# young project



## panini (Jul 28, 2001)

In need of some Peruvian recipes to made at home by 15 yr olods and taken to school.
tia
I have a pretty good handle of main ingrediebts and some terminology. He was wanting something totally from Peru that is an historic dish.


----------



## culinarymd (Apr 24, 2006)

Hey Panini,
Check out this site: http://www.recipezaar.com/80130 It's a recipe for oven baked plantains. It's Peruvian. Although all Latin American countries make plantains. These oven baked ones are easy to make for lunch and are a wonderful alternative to junk food.

Also, you can get green plantains and open them up. Then slice them in about 1 inch slices. Put them in a frying pan with about an inch of oil. Let them cook until lightly brown. Take them out and smash them with a coffee cup. Put them back in the oil to cook for about 2 more minutes. Then take them out and pat off the oil. Lightly salt. They taste like potatoes when they are green. They're great for lunch too. I learned how to cook them this way in Ecuador. It's close to Peru so I hope this helps you out.


----------



## suzanne (May 26, 2001)

The first two things I think of as Peruvian are ceviche and roast chicken. I wish I had a recipe for Peruvian roast chicken -- it's "da bomb"  

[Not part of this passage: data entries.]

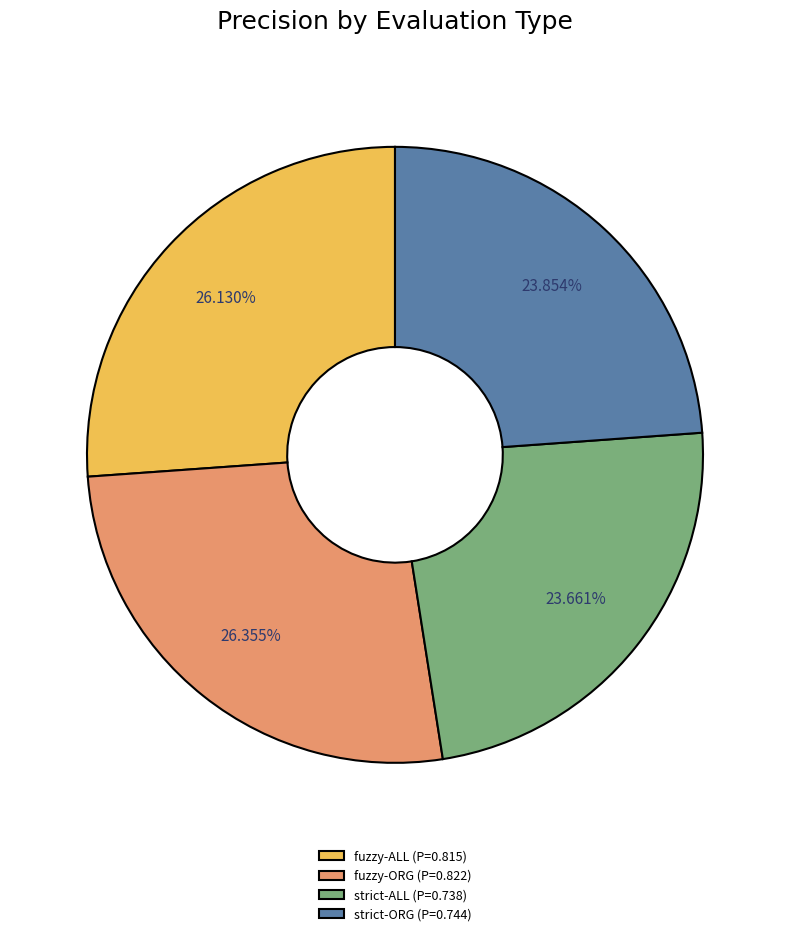

Is fuzzy-ORG the majority of the pie?

No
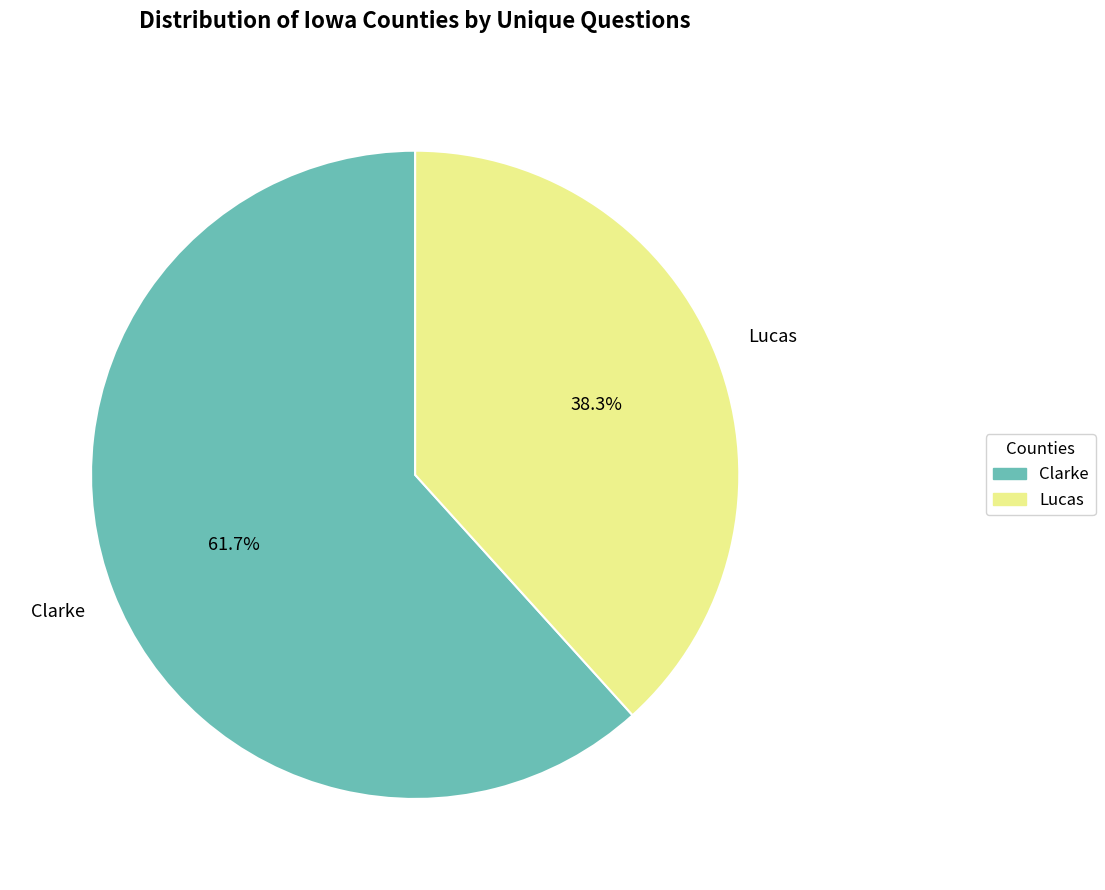

Which slice is the smallest?

Lucas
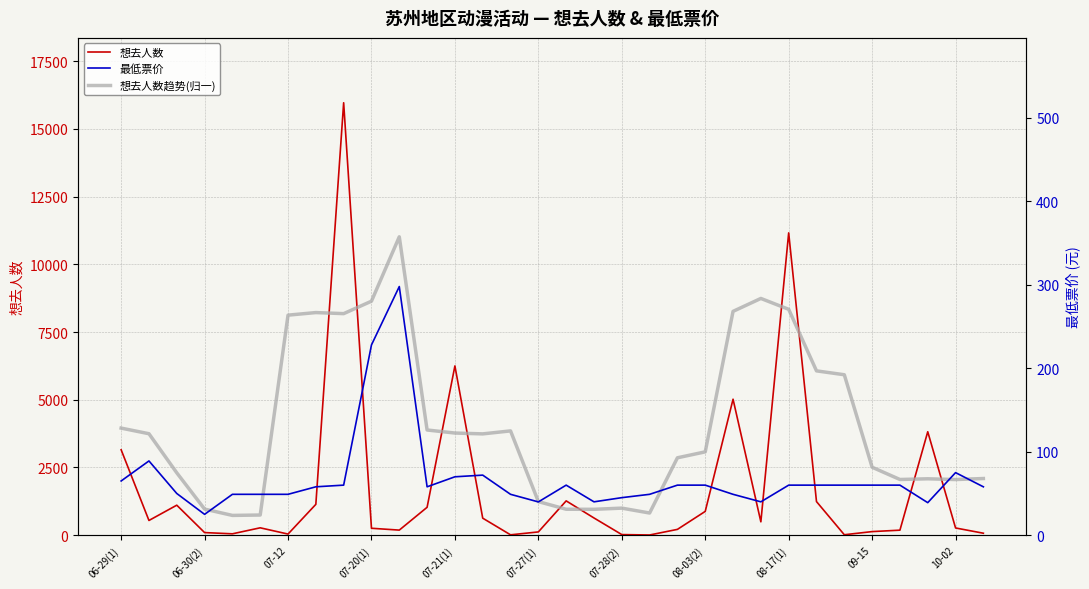

What is the maximum value for 想去人数?

15963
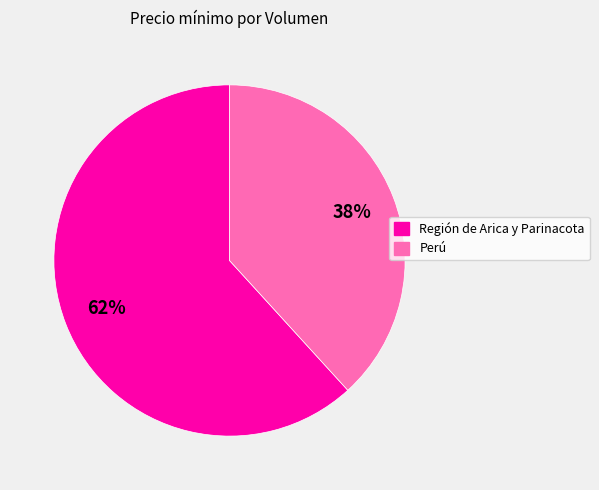

To the nearest percent, what is the average slice percentage?

50%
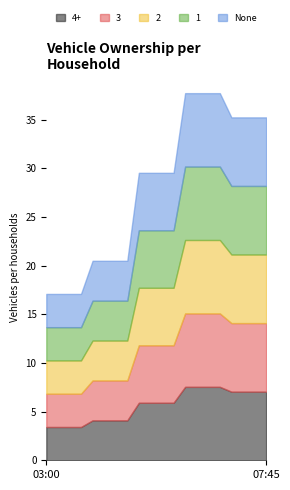

What is the label of the 19th point from the left?

2019-03-13 07:30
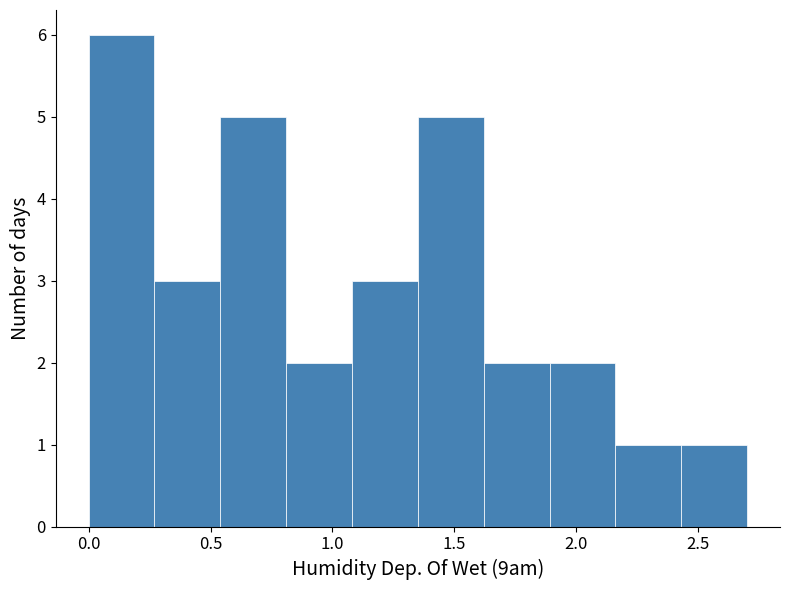

How tall is the bar that spans 0.81 to 1.08 on the x-axis? Neither the bar edges nor the heights are printed on the chart, so give them approximately, as read against the axes.

2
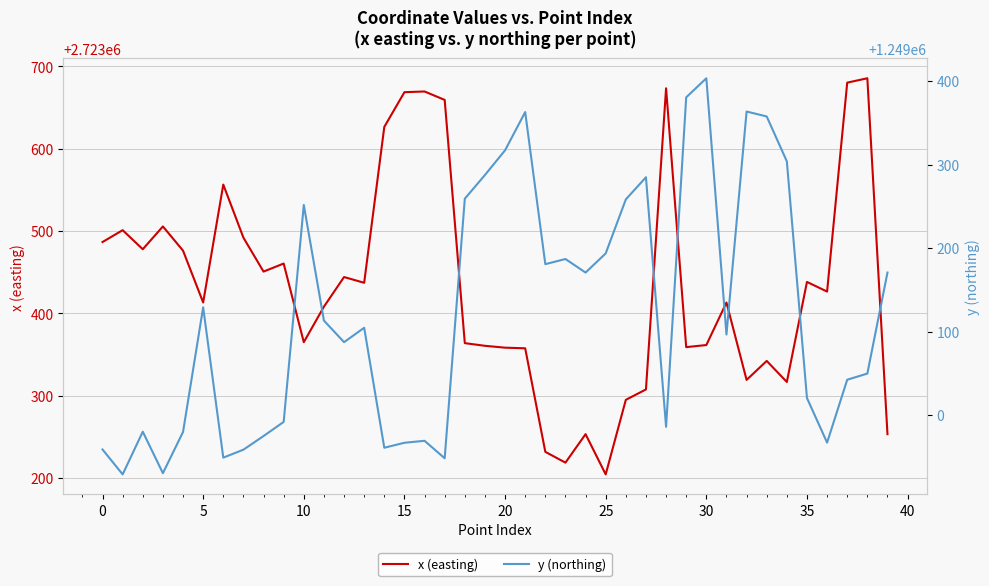

In y (northing), how many points are lower than both neighbors (excluding endpoints)?

11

Oh, and potatoes, since Peru is where they started, literally. I've got a couple of potato recipes: Ocopa Arequipeña (with peanut, chili, and cheese sauce) and Papas a la Huancaina (whole boiled potatoes with cheese and chili sauce). (They're in the Time-Life Foods of the World volume on Latin America) Does he know that the ancient Peruvians invented the freeze-dried process? That's how they preserved their potatoes.


----------